Earlier this month, Steve Ueda met with employees of Suisan’s fish market. The newest president and CEO of the 110-year-old company, Ueda listened to outgoing president and board chairman Glenn Hashimoto introduce him, and looked up at a monitor installed in the market, where old photos of the fish market in its early days — aku boats and all — flashed by.

“It made me reflect on how we started,” Ueda, 48, said last week. In 1907, a group of Japanese immigrants, including Ueda’s great-grandfather Kamezo Matsuno, pooled their money to get the fish market off the ground.

The original market is still there, having weathered two tsunamis. And although fish sales remain the public face of Suisan, the company itself has expanded considerably. As a food distributor, it has more than 1,000 wholesale customers islandwide.

“There’s still elements of what those initial Japanese guys did,” Ueda said. “I was thinking — would they recognize what the company is today? Over these 110 years we’ve changed so much.”

Ueda’s focus in his new role is on the next 110 years, but says that in order to succeed, the history has to remain in sight.

“I’m stepping on the shoulders of the work that all these people have done,” he said. “We do a lot of things well, and just doing those things better, I think, will propel us into the next century of business.”

Born and raised in Honolulu, Ueda spent summers on the Big Island. His earliest memories of Suisan are fishing on the pier and getting Slush Puppies and sashimi at the market. As a teenager, he worked in the warehouse unloading containers and on truck delivery routes maneuvering handcarts stacked high with boxes into restaurant walk-in refrigerators.
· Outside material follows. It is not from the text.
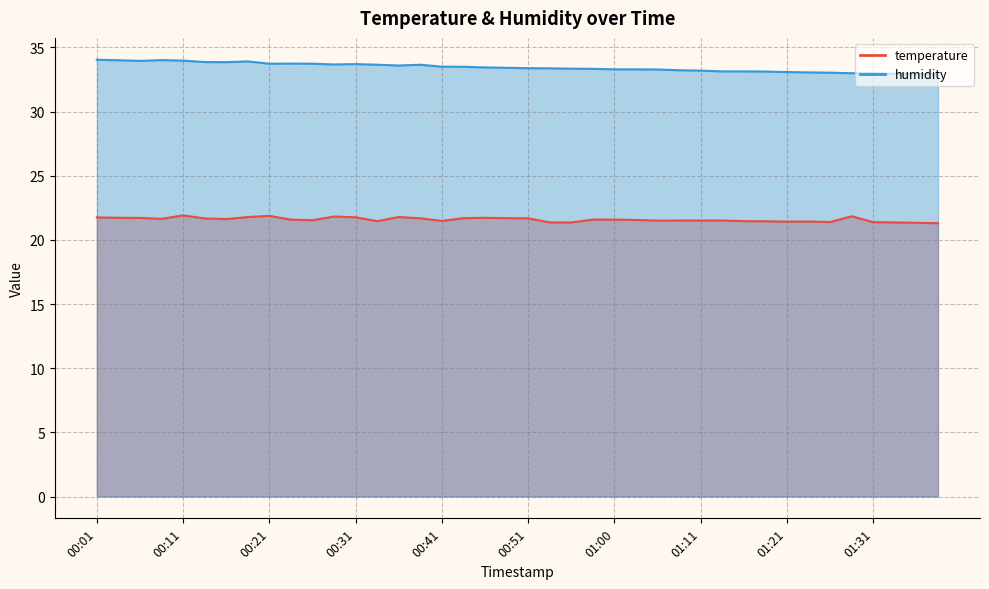

List the series in order of their overall mean, highest first.

humidity, temperature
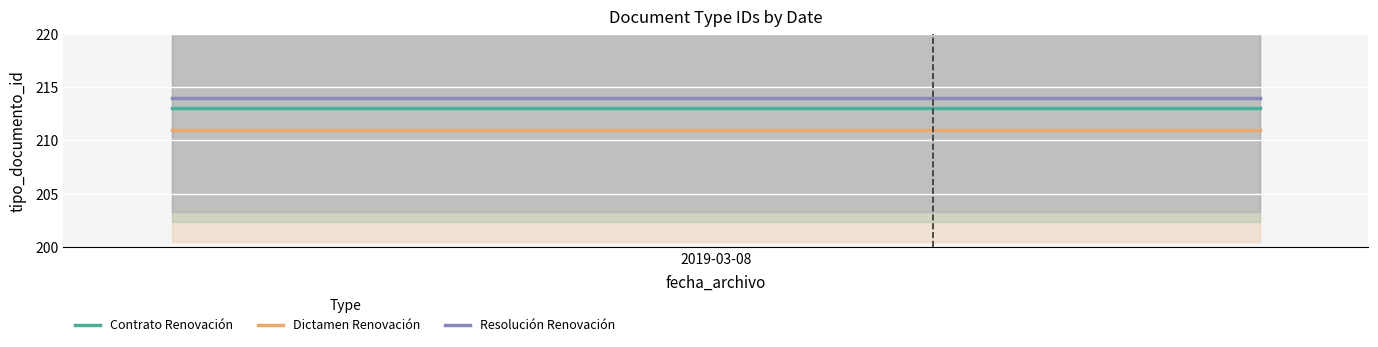

What is the minimum value for Resolución Renovación?

214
“I just remember that was tough for me,” he said. “I was a little 110-pound kid, and this hand truck is maybe twice my weight!”

But growing up, Ueda didn’t plan to become the chief of the family business. He was more interested in cars.
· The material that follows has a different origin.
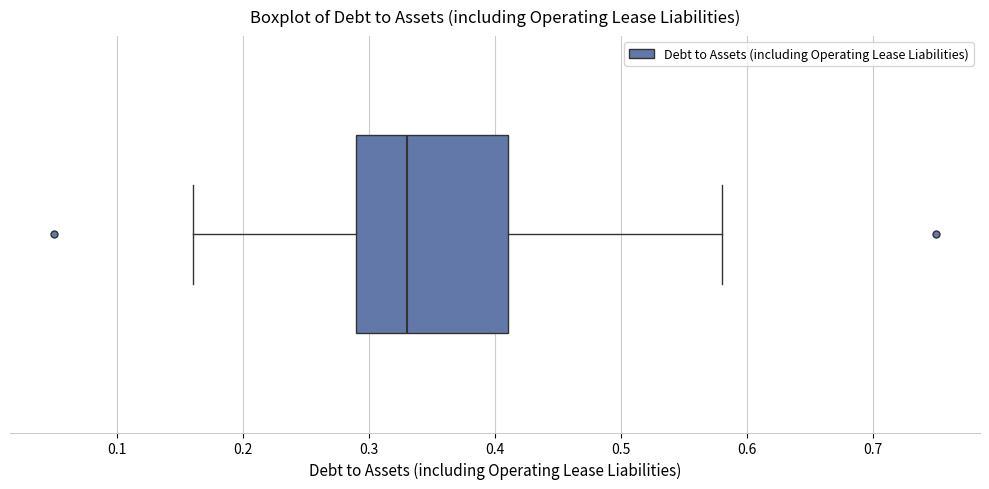

Read this box plot against the x-axis: the position of the median line, the range covered by the box, and the ends of both whiskers. The values are not printed on the chart, so give them approximately, as read against the axis.

median 0.33, box 0.29 to 0.41, whiskers 0.16 to 0.58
“That was the thing: cool hot rods, drag racing,” he said. Still, grandfather Rex Matsuno, Suisan’s sixth president, certainly hinted at the possibility of a Suisan career.

“From when I was a kid he would always throw things out, like ‘One day you might be running this,’ and that kind of thing,” Ueda said. “So it was always there.”
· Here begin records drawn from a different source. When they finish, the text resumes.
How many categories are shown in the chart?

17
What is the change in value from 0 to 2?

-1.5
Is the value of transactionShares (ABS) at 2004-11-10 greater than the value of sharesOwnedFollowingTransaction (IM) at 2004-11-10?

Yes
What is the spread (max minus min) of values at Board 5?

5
When it came time to decide what to study in college, Ueda’s mother encouraged him to chart his own course.

“She told me … really, just follow your heart. Do what you enjoy doing,” Ueda recalled.

He studied engineering at the University of Hawaii at Manoa and received a master’s degree in mechanical engineering from Massachusetts Institute of Technology before working for Ford Motor Co. for six years, moving from Michigan to the United Kingdom to Ohio and back to Michigan.

“At the time, I still wasn’t thinking about (Suisan), but I knew I wanted to be closer to Hawaii,” Ueda said. He moved to Los Angeles to be near his future wife, Debi Nakamura, and attended business school at the University of California at Irvine.

He began to think about Suisan.

“In one of the final classes (of business school), we had to do a project, and for whatever reason, I picked (one) looking at one of our product lines here, marketing ahi,” Ueda said.

In 2006, Ueda met with Hashimoto and Suisan general manager Kyle Kawano about future leadership in the family business. The next year, he and his wife moved to Hawaii Island.

During the past 10 years, Ueda has been a Suisan distributor sales representative, buyer, account manager and, most recently, vice president.

The shift from engineering proved less of a jump than Ueda anticipated, partially because the problem-solving mentality cultivated throughout that career proved an asset.

“It worked nicely, and it was kind of fulfilling … I can still contribute in a way that’s unique to the company,” Ueda said. One of his goals has been increasing intradepartmental collaborations and improving transparency within the company: “What management is thinking and engaging with employees.”

Past president Hashimoto is staying on as an executive advisor.

“We’re really lucky because Glenn … is willing to stay on board,” Ueda said. “He’s going to focus on our business strategy and business development. In his final years with us, he’s going to help continue that building part.”

“We want to continue a lot of the tradition, and … contribute more,” he said. “Because really, Hawaii Island is our home.”